Categorizing Knowledge in the Information Age
Writing is a great way to pressure your thinking: it’s hard to summarize something you need help understanding. By trying to explain an idea, you’ll try many framings, flesh out its edges, and see new connections — Andy Matuschak
Consuming information or even too much of it is no longer a problem in the age in which we live. The main issue is categorizing all the information and distilling what is important to us. The challenge of knowledge is not acquiring it. In our digital world, you can reach almost any understanding at any time. The challenge is knowing which knowledge is worth acquiring.
Our minds have recency bias. We favor the thoughts, solutions, and influences that come to us most recently, regardless of whether they are the best. We can only start working with our thoughts once we clear our minds of the complicated ones. A Second Brain, where we can store many ideas for the long haul, makes time our ally instead of our foe.

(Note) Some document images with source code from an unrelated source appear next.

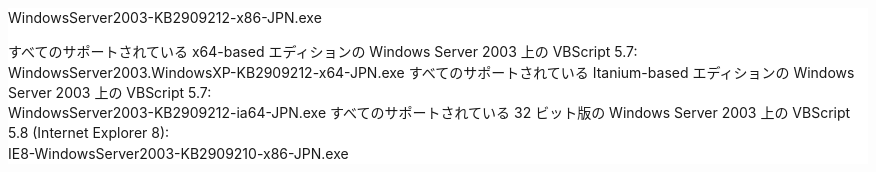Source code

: WindowsServer2003-KB2909212-x86-JPN.exe</td>
</tr>
<tr class="odd">
<td style="border:1px solid black;"></td>
<td style="border:1px solid black;">すべてのサポートされている x64-based エディションの Windows Server 2003 上の VBScript 5.7:<br />
WindowsServer2003.WindowsXP-KB2909212-x64-JPN.exe</td>
</tr>
<tr class="even">
<td style="border:1px solid black;"></td>
<td style="border:1px solid black;">すべてのサポートされている Itanium-based エディションの Windows Server 2003 上の VBScript 5.7:<br />
WindowsServer2003-KB2909212-ia64-JPN.exe</td>
</tr>
<tr class="odd">
<td style="border:1px solid black;"></td>
<td style="border:1px solid black;">すべてのサポートされている 32 ビット版の Windows Server 2003 上の VBScript 5.8 (Internet Explorer 8):<br />
IE8-WindowsServer2003-KB2909210-x86-JPN.exe</td>
</tr>
<tr class="even">
<td style="border:1px solid black;"></td>
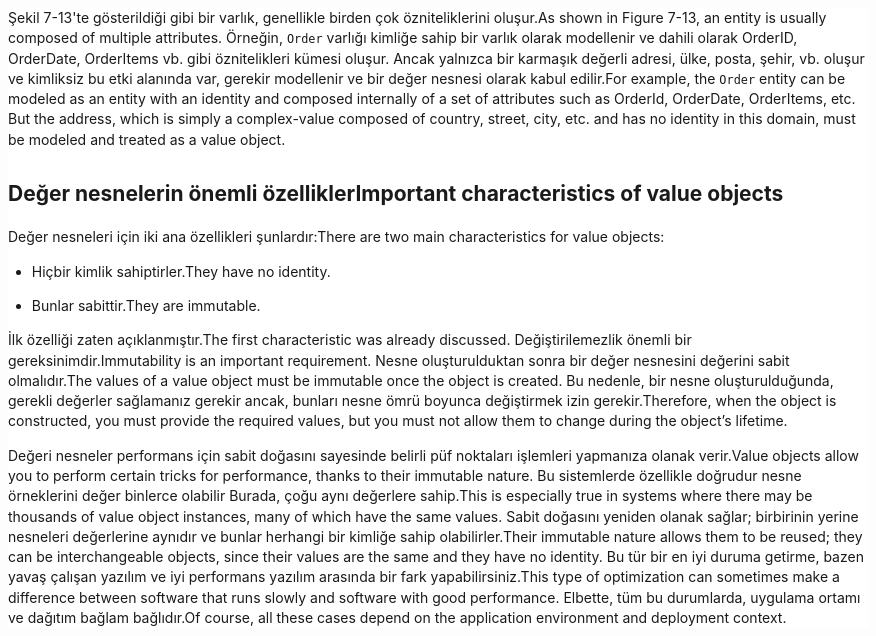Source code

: <span data-ttu-id="54ec3-113">Şekil 7-13'te gösterildiği gibi bir varlık, genellikle birden çok özniteliklerini oluşur.</span><span class="sxs-lookup"><span data-stu-id="54ec3-113">As shown in Figure 7-13, an entity is usually composed of multiple attributes.</span></span> <span data-ttu-id="54ec3-114">Örneğin, `Order` varlığı kimliğe sahip bir varlık olarak modellenir ve dahili olarak OrderID, OrderDate, OrderItems vb. gibi öznitelikleri kümesi oluşur. Ancak yalnızca bir karmaşık değerli adresi, ülke, posta, şehir, vb. oluşur ve kimliksiz bu etki alanında var, gerekir modellenir ve bir değer nesnesi olarak kabul edilir.</span><span class="sxs-lookup"><span data-stu-id="54ec3-114">For example, the `Order` entity can be modeled as an entity with an identity and composed internally of a set of attributes such as OrderId, OrderDate, OrderItems, etc. But the address, which is simply a complex-value composed of country, street, city, etc. and has no identity in this domain, must be modeled and treated as a value object.</span></span>

## <a name="important-characteristics-of-value-objects"></a><span data-ttu-id="54ec3-115">Değer nesnelerin önemli özellikler</span><span class="sxs-lookup"><span data-stu-id="54ec3-115">Important characteristics of value objects</span></span>

<span data-ttu-id="54ec3-116">Değer nesneleri için iki ana özellikleri şunlardır:</span><span class="sxs-lookup"><span data-stu-id="54ec3-116">There are two main characteristics for value objects:</span></span>

- <span data-ttu-id="54ec3-117">Hiçbir kimlik sahiptirler.</span><span class="sxs-lookup"><span data-stu-id="54ec3-117">They have no identity.</span></span>

- <span data-ttu-id="54ec3-118">Bunlar sabittir.</span><span class="sxs-lookup"><span data-stu-id="54ec3-118">They are immutable.</span></span>

<span data-ttu-id="54ec3-119">İlk özelliği zaten açıklanmıştır.</span><span class="sxs-lookup"><span data-stu-id="54ec3-119">The first characteristic was already discussed.</span></span> <span data-ttu-id="54ec3-120">Değiştirilemezlik önemli bir gereksinimdir.</span><span class="sxs-lookup"><span data-stu-id="54ec3-120">Immutability is an important requirement.</span></span> <span data-ttu-id="54ec3-121">Nesne oluşturulduktan sonra bir değer nesnesini değerini sabit olmalıdır.</span><span class="sxs-lookup"><span data-stu-id="54ec3-121">The values of a value object must be immutable once the object is created.</span></span> <span data-ttu-id="54ec3-122">Bu nedenle, bir nesne oluşturulduğunda, gerekli değerler sağlamanız gerekir ancak, bunları nesne ömrü boyunca değiştirmek izin gerekir.</span><span class="sxs-lookup"><span data-stu-id="54ec3-122">Therefore, when the object is constructed, you must provide the required values, but you must not allow them to change during the object’s lifetime.</span></span>

<span data-ttu-id="54ec3-123">Değeri nesneler performans için sabit doğasını sayesinde belirli püf noktaları işlemleri yapmanıza olanak verir.</span><span class="sxs-lookup"><span data-stu-id="54ec3-123">Value objects allow you to perform certain tricks for performance, thanks to their immutable nature.</span></span> <span data-ttu-id="54ec3-124">Bu sistemlerde özellikle doğrudur nesne örneklerini değer binlerce olabilir Burada, çoğu aynı değerlere sahip.</span><span class="sxs-lookup"><span data-stu-id="54ec3-124">This is especially true in systems where there may be thousands of value object instances, many of which have the same values.</span></span> <span data-ttu-id="54ec3-125">Sabit doğasını yeniden olanak sağlar; birbirinin yerine nesneleri değerlerine aynıdır ve bunlar herhangi bir kimliğe sahip olabilirler.</span><span class="sxs-lookup"><span data-stu-id="54ec3-125">Their immutable nature allows them to be reused; they can be interchangeable objects, since their values are the same and they have no identity.</span></span> <span data-ttu-id="54ec3-126">Bu tür bir en iyi duruma getirme, bazen yavaş çalışan yazılım ve iyi performans yazılım arasında bir fark yapabilirsiniz.</span><span class="sxs-lookup"><span data-stu-id="54ec3-126">This type of optimization can sometimes make a difference between software that runs slowly and software with good performance.</span></span> <span data-ttu-id="54ec3-127">Elbette, tüm bu durumlarda, uygulama ortamı ve dağıtım bağlam bağlıdır.</span><span class="sxs-lookup"><span data-stu-id="54ec3-127">Of course, all these cases depend on the application environment and deployment context.</span></span>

Writing is where we clash ideas, fledge out edges and find potential connections. Writing makes a train of thought visible. The process put pressure on the idea. Writing exposes gaps in understanding.
The key is keeping only writing what matters in a trusted place under your control and setting aside the rest. Collecting knowledge has instant advantages for our mental health and peace of mind. You boost your creativity by capturing, processing, reworking, and refining your ideas over time. Ideas improve by writing about them, not by thinking about them, as Writing is thinking, more tangible. Humans are the only species that create. Of all the species in the world, we’re the only ones to make art, cook food, and build technology. Creation makes us human, as we will do everything we can to improve how we create things — and the thinking that goes into the things we make.